It all happened so fast. On the night of Saturday, December 7, a crowd gathered in the center of Homs, Syria's third largest city, abandoned by Syrian regime forces. The insurgent coalition, dominated by Hayat Tahrir al-Sham (HTS, Levant Liberation Organization), a former branch of al-Qaeda in Syria, then entered the capital Damascus. In the morning, heavy gunfire echoed through the air in the capital. Statues and portraits of the Assad clan were toppled or torn down. Political activists who had been languishing in prison for years were released.
No one knows where Bashar al-Assad is, as he has not reappeared since the start of the rebel offensive on November 27. Has he fled the country, as the Syrian Observatory for Human Rights claims? In any case, he is no longer Syria's leader. This marks the end of the Assad family's 50-year reign, imposed with fear on the population of this strategic Middle Eastern country. "After 50 years of oppression under the ruling Baath [party], and 13 years of crimes, tyranny and displacement [since the uprising began in 2011, suppressed in blood], today we announce the end of this dark era and the beginning of a new era for Syria," the rebels announced, inviting exiled Syrians to return to "free Syria."

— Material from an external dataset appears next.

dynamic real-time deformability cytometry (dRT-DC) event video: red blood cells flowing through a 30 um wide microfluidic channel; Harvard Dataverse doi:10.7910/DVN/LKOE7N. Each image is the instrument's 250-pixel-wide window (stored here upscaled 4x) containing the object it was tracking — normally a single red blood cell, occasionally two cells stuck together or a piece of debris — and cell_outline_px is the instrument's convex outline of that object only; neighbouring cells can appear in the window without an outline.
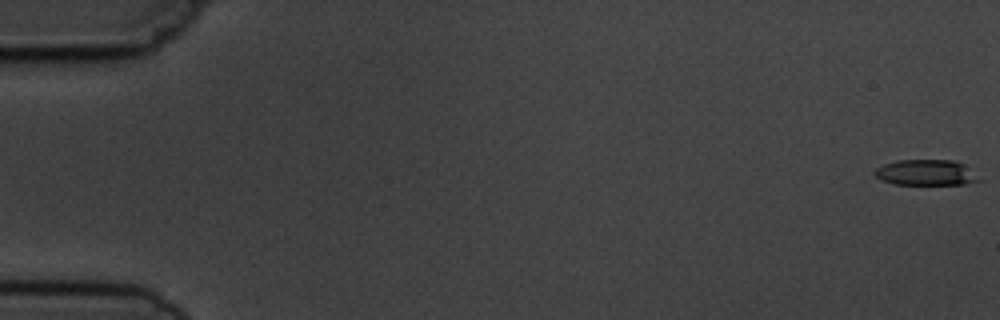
{"species": "common noctule bat (a hibernating species)", "species_latin": "Nyctalus noctula", "temperature_condition": "cold", "stored_images_in_passage": 4, "camera_frame_rate_fps": 3000, "um_per_image_px": 0.085, "animal": {"sex": "male", "body_mass_g": 19.5, "forearm_length_mm": 54.6}, "frame": {"image": 1, "passage_image": 1, "time_ms": 0.0, "image_size_px": [1000, 320], "cell_outline_px": [[984, 180], [968, 184], [892, 184], [880, 180], [872, 172], [876, 168], [884, 164], [900, 160], [952, 160], [964, 164]], "centroid_in_image_um": [78.73, 14.68], "position_along_channel_um": 6.3, "area_um2": 15.78}}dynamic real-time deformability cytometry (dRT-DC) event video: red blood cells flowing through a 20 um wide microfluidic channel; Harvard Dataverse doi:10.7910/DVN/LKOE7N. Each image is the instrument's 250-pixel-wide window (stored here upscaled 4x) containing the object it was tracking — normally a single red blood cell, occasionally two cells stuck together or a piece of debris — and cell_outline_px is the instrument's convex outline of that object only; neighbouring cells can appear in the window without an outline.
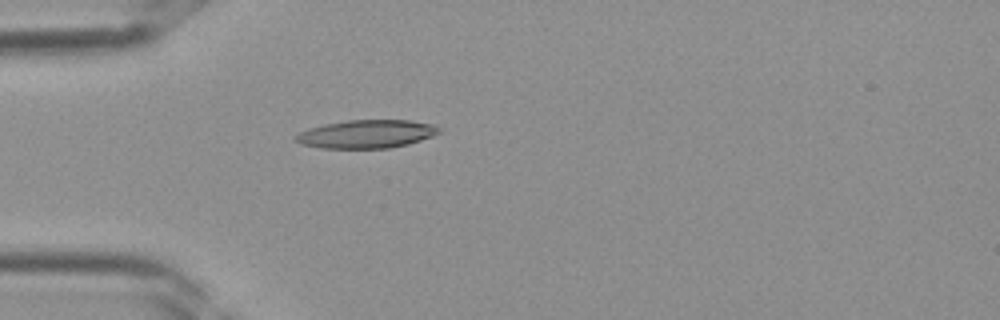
{"species": "Egyptian fruit bat (a non-hibernating species)", "species_latin": "Rousettus aegyptiacus", "temperature_condition": "room temperature", "stored_images_in_passage": 28, "camera_frame_rate_fps": 3000, "um_per_image_px": 0.085, "frame": {"image": 1, "passage_image": 1, "time_ms": 0.0, "image_size_px": [1000, 320], "cell_outline_px": [[440, 132], [432, 136], [408, 144], [388, 148], [320, 148], [300, 144], [292, 140], [292, 136], [308, 128], [324, 124], [348, 120], [408, 120], [436, 124], [440, 128]], "centroid_in_image_um": [31.11, 11.39], "position_along_channel_um": 53.9, "area_um2": 23.81}}
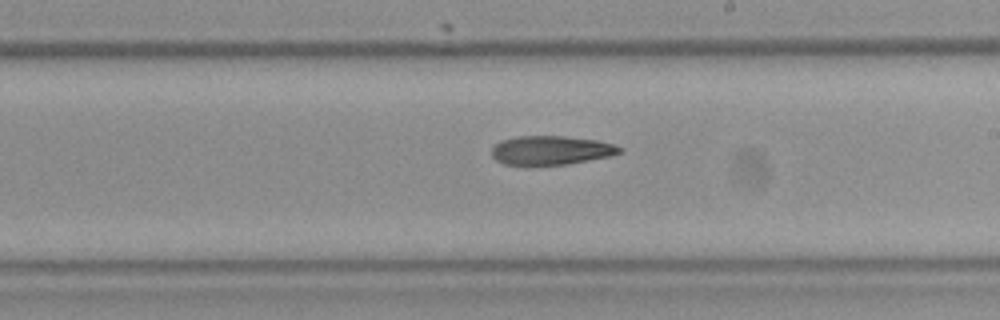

Syrian Prime Minister Mohammad Ghazi al-Jalali said he was preparing for a handover of power as early as Sunday. "We are ready for cooperation [with the new leadership] and to provide it with all possible facilities," he said, in a video posted on his Facebook account.
A few days earlier, analysts were betting on fierce clashes to come in Homs, due to the concentration of army military structures in the country's third-largest city, the presence of Alawite officers (the religious group to which al-Assad belongs), and Homs' geographical location. But this was not the case.
Declarations by the Syrian General Staff on Saturday that the regime was in control of the situation around Damascus and Homs failed to convince the population. By Saturday, a wave of panic had swept through the capital, with residents rushing to stock up on food in preparation for possible chaos. Homs, meanwhile, had witnessed massive departures of its inhabitants in the preceding days.
The fall of Homs and Damascus was facilitated by the Syrian army's withdrawal from many parts of the country. From Friday onwards, it abandoned the south and east of the country. This was not a tactical maneuver, but a rout. Syrian soldiers fled to Iraq while officers crossed the border into Lebanon.